Soziales Frühwarnsystem soll gefährdeten Familien helfen

Rheda-Wiedenbrück (dibo). Arbeitslosigkeit, Trennung (in Rheda-Wiedenbrück wird statistisch gesehen jede 2,2. Ehe geschieden), immer komplexer werdende Erziehungsanforderungen - wenn vor allem Mütter an ihre Belastungsgrenzen stoßen, geht das an den Kindern nicht spurlos vorüber.

Bildlich gesprochen steht bei den meisten Familien die Ampel auf Grün, bei manchen auf Rot, bei etlichen gibt's aber die alarmierende Tendenz von Grün nach Gelb. Bei ihnen tendiert der Normalzustand in Richtung Überforderung. Sie zu erreichen und frühzeitig die Eltern zu entlasten, damit die Entwicklung der Sprösslinge nicht beeinträchtigt wird, ist das Ziel eines sozialen Frühwarnsystems, das die Abteilung Jugend, Familie und Sozialer Dienst des Kreises Gütersloh und der Caritasverband für den Kreis Gütersloh speziell für Rheda-Wiedenbrück entwickeln wollen. Pilotprojekte in Bielefeld, Dortmund, Emmerich, Herne, Essen und im Kreis Siegen-Wittgenstein seien in der Pilotphase 2001 bis 2004 überaus erfolgreich gewesen, teilt die Stadtverwaltung mit.
Wenn das soziale Frühwarnsystem funktionieren soll, damit »Familien mit jüngeren Kindern einen guten Start ins Leben und die Gemeinschaft hinbekommen«, wie es Reinhild Birkenhake, Leiterin Regionalteams Süd des Kreisjugendamtes, während des jüngsten Sozialausschusses formulierte, müssten alle bereits bestehenden Hilfesysteme wie Kindergärten, Hebammen, Kindergärten, Vereine vernetzt werden. Aber auch ehrenamtliche Helfer werden in dieser verbindlichen (und für den Steuerzahler kostenfreien) Kooperation eine Rolle spielen.

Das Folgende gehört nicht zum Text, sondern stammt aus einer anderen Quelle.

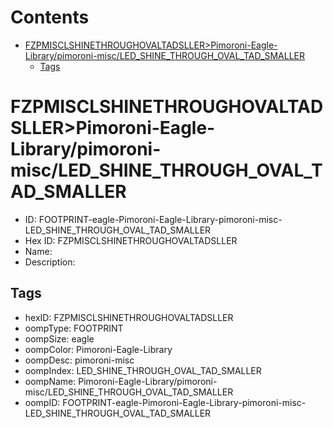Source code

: 



Contents
========

* [FZPMISCLSHINETHROUGHOVALTADSLLER>Pimoroni-Eagle-Library/pimoroni-misc/LED_SHINE_THROUGH_OVAL_TAD_SMALLER](#fzpmisclshinethroughovaltadsllerpimoroni-eagle-librarypimoroni-miscled_shine_through_oval_tad_smaller)
	* [Tags](#tags)

# FZPMISCLSHINETHROUGHOVALTADSLLER>Pimoroni-Eagle-Library/pimoroni-misc/LED_SHINE_THROUGH_OVAL_TAD_SMALLER

- ID: FOOTPRINT-eagle-Pimoroni-Eagle-Library-pimoroni-misc-LED_SHINE_THROUGH_OVAL_TAD_SMALLER
- Hex ID: FZPMISCLSHINETHROUGHOVALTADSLLER
- Name: 
- Description: 

## Tags

- hexID: FZPMISCLSHINETHROUGHOVALTADSLLER
- oompType: FOOTPRINT
- oompSize: eagle
- oompColor: Pimoroni-Eagle-Library
- oompDesc: pimoroni-misc
- oompIndex: LED_SHINE_THROUGH_OVAL_TAD_SMALLER
- oompName: Pimoroni-Eagle-Library/pimoroni-misc/LED_SHINE_THROUGH_OVAL_TAD_SMALLER
- oompID: FOOTPRINT-eagle-Pimoroni-Eagle-Library-pimoroni-misc-LED_SHINE_THROUGH_OVAL_TAD_SMALLER
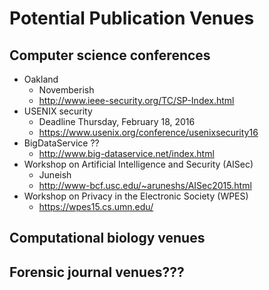Potential Publication Venues
============================

Computer science conferences
----------------------------

* Oakland
    * Novemberish
    * http://www.ieee-security.org/TC/SP-Index.html
* USENIX security
    * Deadline Thursday, February 18, 2016
    * https://www.usenix.org/conference/usenixsecurity16
* BigDataService ??
    * http://www.big-dataservice.net/index.html 
* Workshop on Artificial Intelligence and Security (AISec)
    * Juneish
    * http://www-bcf.usc.edu/~aruneshs/AISec2015.html
* Workshop on Privacy in the Electronic Society (WPES)
    * https://wpes15.cs.umn.edu/
    
Computational biology venues
----------------------------

Forensic journal venues???
--------------------------

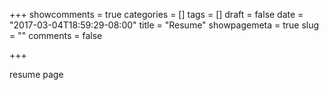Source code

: +++
showcomments = true
categories = []
tags = []
draft = false
date = "2017-03-04T18:59:29-08:00"
title = "Resume"
showpagemeta = true
slug = ""
comments = false

+++

resume page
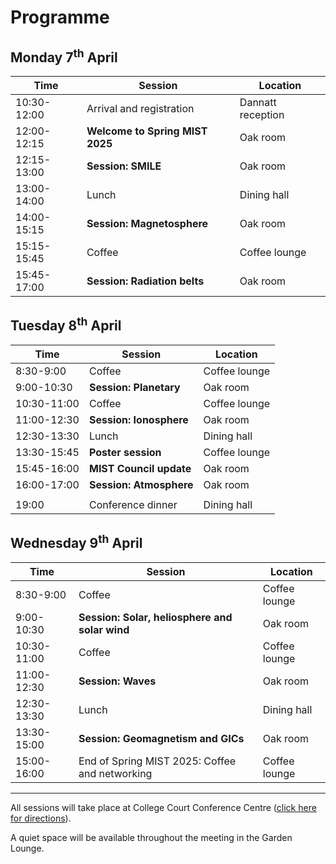 # Programme

## Monday 7<sup>th</sup> April
| Time        | Session                         | Location          |
| ----------- | ------------------------------- | ----------------- |
| 10:30-12:00 | Arrival and registration        | Dannatt reception |
| 12:00-12:15 | **Welcome to Spring MIST 2025** | Oak room          |
| 12:15-13:00 | **Session: SMILE**              | Oak room          |
| 13:00-14:00 | Lunch                           | Dining hall       |
| 14:00-15:15 | **Session: Magnetosphere**      | Oak room          |
| 15:15-15:45 | Coffee                          | Coffee lounge     |
| 15:45-17:00 | **Session: Radiation belts**    | Oak room          |

## Tuesday 8<sup>th</sup> April
| Time        | Session                 | Location      |
| ----------- | ----------------------- | ------------- |
| 8:30-9:00   | Coffee                  | Coffee lounge |
| 9:00-10:30  | **Session: Planetary**  | Oak room      |
| 10:30-11:00 | Coffee                  | Coffee lounge |
| 11:00-12:30 | **Session: Ionosphere** | Oak room      |
| 12:30-13:30 | Lunch                   | Dining hall   |
| 13:30-15:45 | **Poster session**      | Coffee lounge |
| 15:45-16:00 | **MIST Council update** | Oak room      |
| 16:00-17:00 | **Session: Atmosphere** | Oak room      |
|             |                         |               |
| 19:00       | Conference dinner       | Dining hall   |

## Wednesday 9<sup>th</sup> April
| Time        | Session                                        | Location      |
| ----------- | ---------------------------------------------- | ------------- |
| 8:30-9:00   | Coffee                                         | Coffee lounge |
| 9:00-10:30  | **Session: Solar, heliosphere and solar wind** | Oak room      |
| 10:30-11:00 | Coffee                                         | Coffee lounge |
| 11:00-12:30 | **Session: Waves**                             | Oak room      |
| 12:30-13:30 | Lunch                                          | Dining hall   |
| 13:30-15:00 | **Session: Geomagnetism and GICs**             | Oak room      |
| 15:00-16:00 | End of Spring MIST 2025: Coffee and networking | Coffee lounge |

---

All sessions will take place at College Court Conference Centre ([click here for directions](directions.md)).

A quiet space will be available throughout the meeting in the Garden Lounge.
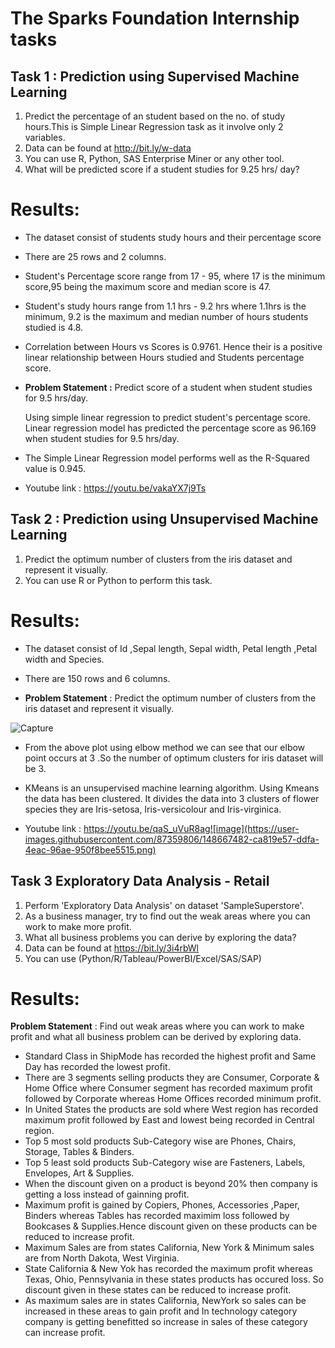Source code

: # The Sparks Foundation Internship tasks
## Task 1 : Prediction using Supervised Machine Learning

1. Predict the percentage of an student based on the no. of study hours.This is Simple Linear Regression task as it involve only 2 variables.
2. Data can be found at http://bit.ly/w-data
3. You can use R, Python, SAS Enterprise Miner or any other tool.
4. What will be predicted score if a student studies for 9.25 hrs/ day?

# Results: 
* The dataset consist of students study hours and their percentage score
*   There are 25 rows and 2 columns.
*   Student's Percentage score range from 17 - 95, where 17 is the minimum score,95 being the maximum score and median score is 47.
*   Student's study hours range from 1.1 hrs - 9.2 hrs where 1.1hrs is the minimum, 9.2 is the maximum and median number of hours students studied is 4.8.
*   Correlation between Hours vs Scores is 0.9761. Hence their is a positive linear relationship between Hours studied and Students percentage score.
*   **Problem Statement :**  Predict score of a student when student studies for 9.5 hrs/day. 
    
    Using simple linear regression to predict student's percentage score. Linear regression model has predicted the percentage score as 96.169 when student studies for 9.5             hrs/day.
*  The Simple Linear Regression model performs well as the R-Squared value is 0.945. 

*  Youtube link : https://youtu.be/vakaYX7j9Ts

## Task 2 :  Prediction using Unsupervised Machine Learning

1. Predict the optimum number of clusters from the iris dataset and represent it visually.
2. You can use R or Python to perform this task.

# Results: 
* The dataset consist of Id ,Sepal length, Sepal width, Petal length ,Petal width and Species.

* There are 150 rows and 6 columns.

* **Problem Statement** : Predict the optimum number of clusters from the iris dataset and represent it visually. 

![Capture](https://user-images.githubusercontent.com/87359806/148569270-7ab885e4-bf04-4a70-ba52-59b98bc4b61e.PNG)


* From the above plot using elbow method we can see that our elbow point occurs at 3 .So the number of optimum clusters for iris dataset will be 3.

* KMeans is an unsupervised machine learning algorithm. Using Kmeans the data has been clustered. It divides the data into 3 clusters of flower species they are Iris-setosa, Iris-versicolour and Iris-virginica.
* Youtube link : https://youtu.be/qaS_uVuR8ag![image](https://user-images.githubusercontent.com/87359806/148667482-ca819e57-ddfa-4eac-96ae-950f8bee5515.png)

## Task 3 Exploratory Data Analysis - Retail

1. Perform 'Exploratory Data Analysis' on dataset 'SampleSuperstore'.
2. As a business manager, try to find out the weak areas where you can work to make more profit. 
3. What all business problems you can derive by exploring the data?
4. Data can be found at https://bit.ly/3i4rbWl
5. You can use (Python/R/Tableau/PowerBI/Excel/SAS/SAP)

# Results: 
**Problem Statement** : Find out weak areas where you can work to make profit and what all business problem can be derived by exploring data.
*   Standard Class in ShipMode has recorded the highest profit and Same Day has recorded the lowest profit.
*   There are 3 segments selling products they are Consumer, Corporate & Home Office where Consumer segment has recorded maximum profit followed by Corporate whereas Home Offices recorded minimum profit.
*    In United States the products are sold where West region has recorded maximum profit followed by East and lowest being recorded in Central region.  
*    Top 5 most sold products Sub-Category wise are Phones, Chairs, Storage, Tables & Binders.
*    Top 5 least sold products Sub-Category wise are Fasteners, Labels, Envelopes, Art & Supplies.
*    When the discount given on a product is beyond 20% then company is getting a loss instead of gainning profit.
*    Maximum profit is gained by Copiers, Phones, Accessories ,Paper, Binders whereas Tables has recorded maximim loss followed by Bookcases & Supplies.Hence discount given on these products can be reduced to increase profit.
*   Maximum Sales are from states California, New York & Minimum sales are from North Dakota, West Virginia.
*   State California & New Yok has recorded the maximum profit whereas Texas, Ohio, Pennsylvania in these states products has occured loss. So discount given in these states can be reduced to increase profit. 
*   As maximum sales are in states California, NewYork so sales can be increased in these areas to gain profit and In technology category company is getting benefitted so increase in sales of these category can increase profit. 
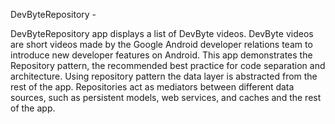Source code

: DevByteRepository - 

DevByteRepository app displays a list of DevByte videos. DevByte videos are
short videos made by the Google Android developer relations team to introduce
new developer features on Android. This app demonstrates the Repository pattern,
the recommended best practice for code separation and architecture. Using
repository pattern the data layer is abstracted from the rest of the app.
Repositories act as mediators between different data sources, such as persistent
models, web services, and caches and the rest of the app.


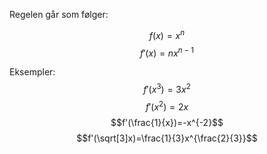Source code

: Regelen går som følger:

$$f(x)= x^n$$
$$f'(x)=nx^{n-1}$$

Eksempler: $$f'(x^3)=3x^2$$
$$f'(x^2)=2x$$
$$f'(\frac{1}{x})=-x^{-2}$$
$$f'(\sqrt[3]x)=\frac{1}{3}x^{\frac{2}{3}}$$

Gearbeitet wird nach den drei Schritten Wahrnehmen - Warnen - Handeln. Wird beispielsweise bei einem Kindergartenkind ein Entwicklungsdefizit erkannt, erhält der Koordinator des Frühwarnsystems eine Warnung, der sich eine »zielgenaue« Handlung anschließt, um das Kind im wahrsten Wortsinn nicht in den Brunnen fallen zu lassen. Freilich müssen die Familien auch mitspielen Ñ ohne Freiwilligkeit hat die Hilfe keine Chance. Hier spielt wiederum der Datenschutz eine Rolle.
Ursula Engelking, Leiterin der Caritas-Beratungsstelle für Eltern, Kinder und Jugendliche, nannte im Sozialausschuss ein Beispiel: Die Tochter (12) einer in zweiter Ehe mit einem Drogensüchtigen verheirateten Frau muss die vierte Grundschulklasse wiederholen. Nach einem Gespräch mit Engelking durchläuft das Mädchen einen Test und wird auf einer Förderschule untergebracht, wo es sich gut entwickelt. Ein freiwilliger Helfer kümmert sich um die Mutter, fährt sie zu den Ämtern. Und der drogensüchtige Ehemann wird vor die Tür gesetzt. Bei einem Frühwarnsystem, das nicht nur nach Meinung Engelkings schon in der Schwangerschaft beginnen sollte, wäre früher bemerkt worden, dass in dieser Familie etwas nicht stimmt. Die Politik müsse nur »Ja« zu diesem Projekt sagen. Was die Parlamentarier auch taten. Einstimmig.